● EXERCISE DIRECTIONS:
Write out the rows below word for word, from the first one through the line that contains "the district of", including that line. Leave the pictures out of your answer.

● DATASET EXCERPTS:
........

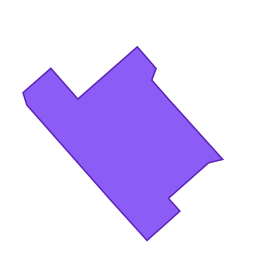 Lamar, Georgia, United States of America, rotated 138°
{"feature_id": "52423323B62389899022657", "entity_name": "Lamar", "entity_type": "district", "adm_level": 2, "iso_a3": "USA", "parent_name": "United States of America", "parent_adm1": "Georgia", "projection": "equal_earth", "projection_center": [-84.155, 33.067], "detail": "fine", "context": "isolated", "style": "filled", "palette": "violet", "viewbox_px": 256, "rotation_deg": 138, "n_neighbors": 0, "source": "geoboundaries", "source_scale": "gbopen_adm2", "svg_char_len": 349}
<svg xmlns="http://www.w3.org/2000/svg" viewBox="0 0 256 256"><g transform="rotate(138 128 128)"><path d="M78.6,41.3L78.6,122.0L78.3,147.7L67.3,153.4L66.8,182.1L145.9,183.1L145.4,224.0L182.4,224.5L187.8,212.8L188.4,155.3L189.2,83.6L189.1,31.7L145.1,31.5L145.0,48.7L91.4,48.2L78.6,41.3Z" fill="#8b5cf6" stroke="#5b21b6" stroke-width="1.5"/></g></svg>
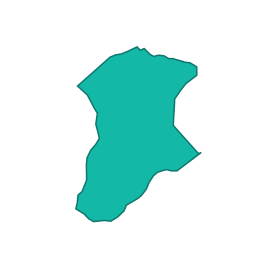 the district of Buan-gun, North Jeolla, South Korea, rotated 320°
{"feature_id": "91817680B44911241756091", "entity_name": "Buan-gun", "entity_type": "district", "adm_level": 2, "iso_a3": "KOR", "parent_name": "South Korea", "parent_adm1": "North Jeolla", "projection": "robinson", "projection_center": [126.66, 35.682], "detail": "fine", "context": "isolated", "style": "filled", "palette": "teal", "viewbox_px": 256, "rotation_deg": 320, "n_neighbors": 0, "source": "geoboundaries", "source_scale": "gbopen_adm2", "svg_char_len": 878}
<svg xmlns="http://www.w3.org/2000/svg" viewBox="0 0 256 256"><g transform="rotate(320 128 128)"><path d="M213.1,112.8L206.8,103.5L203.8,101.0L202.0,95.9L198.2,91.9L193.7,89.7L192.2,85.7L191.5,77.6L187.3,76.2L187.1,71.7L177.1,69.1L170.1,66.8L165.4,64.0L159.6,62.2L116.3,63.4L118.1,76.5L116.9,82.2L115.1,90.2L114.0,97.0L105.8,104.4L102.3,111.8L99.3,117.6L92.9,119.8L85.3,121.0L77.7,124.4L72.4,129.5L66.0,137.5L62.5,141.5L51.9,147.2L46.7,147.2L40.8,152.9L36.1,156.4L39.1,165.5L39.6,172.4L41.4,177.5L50.7,183.8L54.8,188.3L63.0,189.5L71.8,188.9L77.1,186.1L90.5,188.3L95.2,188.3L102.8,186.6L109.3,183.2L116.9,180.9L122.2,180.9L130.4,184.3L133.9,188.9L138.0,192.3L168.4,193.8L165.5,192.9L164.3,155.2L170.1,148.9L176.6,142.1L182.4,135.8L192.4,133.0L200.6,131.2L214.6,131.8L219.9,125.5L217.5,118.1L212.8,113.0L213.1,112.8Z" fill="#14b8a6" stroke="#0f766e" stroke-width="1.5"/></g></svg>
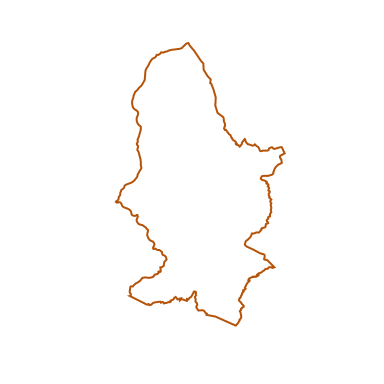 Emiliano Zapata, Tlaxcala, Mexico, rotated 245°
{"feature_id": "50627088B67872726344877", "entity_name": "Emiliano Zapata", "entity_type": "district", "adm_level": 2, "iso_a3": "MEX", "parent_name": "Mexico", "parent_adm1": "Tlaxcala", "projection": "mercator", "projection_center": [-97.939, 19.566], "detail": "fine", "context": "isolated", "style": "outline", "palette": "amber", "viewbox_px": 384, "rotation_deg": 245, "n_neighbors": 0, "source": "geoboundaries", "source_scale": "gbopen_adm2", "svg_char_len": 6034}
<svg xmlns="http://www.w3.org/2000/svg" viewBox="0 0 384 384"><g transform="rotate(245 192 192)"><path d="M124.0,91.7L108.8,103.7L108.8,105.4L107.4,105.6L107.1,107.3L107.9,109.7L107.6,112.0L107.0,113.7L106.8,114.8L105.9,117.0L105.5,117.2L104.9,117.1L104.9,118.1L104.6,119.1L102.9,119.5L103.0,120.0L102.3,121.8L102.1,124.4L101.6,124.9L101.5,126.2L102.6,126.5L102.4,129.4L102.8,130.3L103.6,131.2L103.8,132.8L101.9,133.3L101.0,133.4L100.7,133.5L100.4,134.5L100.6,135.9L100.4,136.6L100.0,135.8L98.9,135.4L99.3,136.4L99.2,137.3L98.3,138.5L97.3,139.4L96.2,140.7L95.5,141.2L95.5,141.5L97.1,142.3L96.1,143.4L97.1,144.9L97.3,146.9L97.8,147.5L98.6,148.8L100.6,151.2L100.9,151.8L100.8,152.4L99.5,153.3L99.0,153.0L98.6,152.4L96.8,152.1L95.4,150.1L93.4,150.1L91.2,148.8L89.3,149.4L88.2,149.3L87.4,149.0L86.4,147.5L86.2,147.3L85.1,147.2L81.9,147.7L80.5,151.4L79.2,152.7L76.4,153.3L75.5,154.0L74.5,153.2L69.3,160.5L52.4,175.2L52.9,176.1L53.1,176.9L54.0,178.8L55.0,180.0L55.4,180.9L56.0,180.9L56.7,182.5L57.3,183.4L58.2,184.0L62.5,185.1L63.6,184.9L64.0,185.2L64.3,186.5L65.5,187.1L65.7,187.6L65.5,188.1L66.1,189.1L65.9,190.0L66.7,190.7L67.5,190.6L69.8,189.8L71.4,189.6L73.3,188.8L74.5,188.9L75.3,190.1L75.8,190.4L75.7,191.1L75.9,191.5L77.2,192.6L78.1,194.1L79.0,194.5L79.7,195.8L79.8,196.6L80.2,196.9L80.8,196.5L81.3,196.8L81.1,197.9L81.6,199.7L81.9,199.8L82.7,199.3L83.9,200.7L86.1,203.5L87.1,206.7L88.2,206.8L88.4,206.6L88.5,206.0L88.9,206.3L89.4,207.2L89.5,208.8L89.4,210.9L88.7,212.7L89.1,212.5L88.2,215.1L88.9,215.5L88.2,216.8L88.5,217.3L89.5,217.3L89.8,217.0L90.1,218.0L89.8,220.5L89.9,221.5L90.4,222.7L90.4,224.3L91.2,225.9L91.0,226.8L90.4,228.1L91.3,229.9L90.1,232.5L89.5,232.6L89.2,232.8L89.0,234.8L98.0,231.6L98.8,231.1L99.8,229.5L100.5,229.0L101.0,229.1L101.8,229.9L103.5,231.0L104.6,231.1L105.0,230.9L107.7,227.8L113.9,223.2L119.2,218.7L120.9,217.8L122.1,217.7L124.5,219.7L124.9,220.6L125.2,222.4L126.4,225.7L127.3,227.0L128.8,228.5L129.1,229.0L128.7,229.4L128.2,230.5L128.2,233.2L127.0,235.3L127.7,237.4L128.4,238.2L128.4,239.0L129.3,239.3L129.6,239.6L129.7,240.0L129.2,242.4L129.2,243.6L129.6,244.1L131.0,244.9L131.7,245.5L131.5,247.5L131.7,248.0L132.5,248.0L133.7,247.5L134.7,247.7L135.4,248.7L135.6,249.9L136.8,250.3L137.1,250.6L137.2,251.0L136.8,252.0L137.0,252.5L139.0,253.3L140.1,255.2L140.5,255.5L141.8,255.5L144.1,257.2L147.1,257.9L147.5,258.2L148.0,259.0L148.3,259.2L149.5,258.8L150.4,258.9L150.8,259.3L151.6,260.7L154.2,259.6L155.0,260.4L155.8,260.1L156.3,260.1L158.2,260.9L158.7,262.1L159.2,262.6L160.0,262.6L160.8,261.9L161.2,261.9L162.0,262.5L162.8,263.5L163.7,263.6L165.1,263.0L165.8,264.1L166.5,264.3L167.3,264.0L168.0,263.1L168.3,263.0L168.7,263.1L169.2,264.1L169.8,264.0L172.0,262.3L173.1,260.8L174.7,260.0L175.4,260.1L176.6,261.8L176.7,262.5L176.2,264.0L174.4,268.0L173.9,271.6L174.0,272.6L174.6,273.7L175.1,274.0L175.7,274.1L176.7,275.4L177.7,276.2L179.2,278.4L180.4,281.8L180.2,282.7L180.4,285.7L183.5,286.6L185.3,286.3L187.0,286.6L187.3,286.9L187.6,287.6L187.8,292.3L194.6,292.3L195.3,291.0L196.2,285.0L196.4,284.5L197.0,284.1L198.5,283.7L198.9,283.0L199.0,280.6L198.8,280.1L197.7,279.2L197.6,278.1L197.7,277.6L199.4,274.2L199.8,271.9L200.2,271.3L201.0,271.0L203.8,271.2L204.8,271.0L206.5,269.9L208.6,269.1L208.2,267.9L208.1,267.3L208.4,266.7L208.9,265.9L210.8,264.1L211.9,262.7L214.8,261.9L216.6,262.3L217.2,262.2L218.1,262.8L215.7,258.3L214.4,257.4L213.0,254.8L213.0,254.3L214.7,254.0L215.6,252.8L216.7,253.0L216.8,252.0L217.2,252.0L218.9,252.9L219.5,252.7L220.4,252.0L221.4,251.4L222.8,250.9L223.7,251.2L224.4,250.7L227.5,250.9L228.4,250.1L234.2,248.9L234.4,248.0L236.1,247.9L237.2,248.9L237.8,249.8L238.2,249.8L239.5,250.7L242.7,250.8L245.1,251.8L246.7,251.9L252.9,248.6L260.4,249.6L267.7,253.5L276.0,254.8L282.0,255.2L282.9,254.5L286.1,256.5L290.4,255.1L297.8,254.2L303.7,256.6L307.1,255.5L318.9,253.7L325.7,251.8L328.5,251.7L328.9,249.9L328.8,249.4L327.2,244.6L326.8,244.0L326.8,242.6L327.1,240.9L329.5,233.5L330.0,231.0L329.9,229.3L330.5,226.3L330.4,225.1L331.6,223.0L330.8,221.8L330.5,219.3L331.2,218.1L329.9,216.3L329.5,215.0L329.5,212.5L328.8,210.9L327.2,208.4L325.4,206.3L322.9,202.5L321.7,201.2L313.4,196.4L310.7,192.6L309.7,190.9L309.1,188.7L307.3,185.0L306.8,182.9L303.9,179.7L302.0,178.5L300.8,177.0L299.0,175.8L297.2,175.0L294.1,174.3L292.7,174.4L291.2,175.0L289.6,176.0L287.9,176.8L285.9,176.4L284.8,175.6L282.3,173.0L280.0,172.0L278.8,171.8L276.8,171.7L275.9,171.9L274.9,172.2L273.5,173.1L272.6,173.2L269.5,171.5L268.1,170.1L264.8,167.4L262.3,164.7L260.0,163.9L259.7,163.1L259.0,162.3L258.1,162.1L257.6,162.4L256.7,162.5L254.8,161.6L254.0,160.7L253.2,160.2L250.8,160.5L243.2,159.1L240.8,158.3L238.0,156.9L235.9,156.6L234.8,156.0L233.4,153.7L230.7,150.0L229.9,149.6L228.7,148.5L226.6,144.1L226.1,141.2L226.5,135.3L226.4,134.4L226.1,133.4L224.9,132.6L224.2,131.4L223.8,129.1L223.6,128.7L222.6,128.0L221.9,126.9L219.5,125.5L218.3,123.3L217.6,123.1L216.3,122.1L215.6,120.4L215.5,119.0L215.3,118.8L214.3,119.3L214.0,119.7L213.8,120.1L213.7,121.5L212.9,122.5L212.2,122.9L210.4,123.0L208.8,122.9L207.8,123.2L206.3,124.4L204.0,126.7L202.3,127.9L200.3,128.5L197.1,127.8L196.2,128.1L195.2,129.0L194.6,129.8L194.3,130.9L194.5,132.2L194.2,132.8L192.6,132.5L190.0,129.9L188.9,129.6L187.1,129.7L185.5,130.2L184.1,131.5L183.0,133.0L179.2,135.2L177.9,135.3L176.4,136.0L175.5,135.8L172.6,133.5L171.5,133.1L168.7,132.9L166.0,133.5L163.7,135.5L162.2,136.0L160.3,135.8L158.8,134.2L158.2,133.3L157.6,133.0L156.9,132.9L156.6,133.0L156.3,134.7L154.2,136.0L153.1,138.0L150.3,139.4L148.0,138.8L147.1,139.1L146.4,140.0L144.5,140.9L141.6,140.5L140.2,137.2L137.0,135.2L136.6,132.4L137.1,131.5L133.2,130.1L133.0,129.6L133.1,128.9L133.8,128.8L134.0,128.3L133.9,127.7L132.6,127.1L132.2,125.7L132.9,124.1L132.8,123.1L132.0,122.4L132.0,121.5L131.5,120.7L131.5,120.3L132.2,117.1L134.6,113.0L135.1,110.7L134.7,109.7L134.0,108.7L133.4,107.2L132.9,104.1L133.0,102.7L132.1,99.8L131.4,98.5L132.3,96.6L132.2,96.3L131.8,95.8L127.6,93.2L127.0,93.2L125.0,93.4L123.9,92.2L124.0,91.7Z" fill="none" stroke="#b45309" stroke-width="2"/></g></svg>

........

● RESULT OF THIS EXERCISE:
 Lamar, Georgia, United States of America, rotated 138°
{"feature_id": "52423323B62389899022657", "entity_name": "Lamar", "entity_type": "district", "adm_level": 2, "iso_a3": "USA", "parent_name": "United States of America", "parent_adm1": "Georgia", "projection": "equal_earth", "projection_center": [-84.155, 33.067], "detail": "fine", "context": "isolated", "style": "filled", "palette": "violet", "viewbox_px": 256, "rotation_deg": 138, "n_neighbors": 0, "source": "geoboundaries", "source_scale": "gbopen_adm2", "svg_char_len": 349}
<svg xmlns="http://www.w3.org/2000/svg" viewBox="0 0 256 256"><g transform="rotate(138 128 128)"><path d="M78.6,41.3L78.6,122.0L78.3,147.7L67.3,153.4L66.8,182.1L145.9,183.1L145.4,224.0L182.4,224.5L187.8,212.8L188.4,155.3L189.2,83.6L189.1,31.7L145.1,31.5L145.0,48.7L91.4,48.2L78.6,41.3Z" fill="#8b5cf6" stroke="#5b21b6" stroke-width="1.5"/></g></svg>
 the district of Buan-gun, North Jeolla, South Korea, rotated 320°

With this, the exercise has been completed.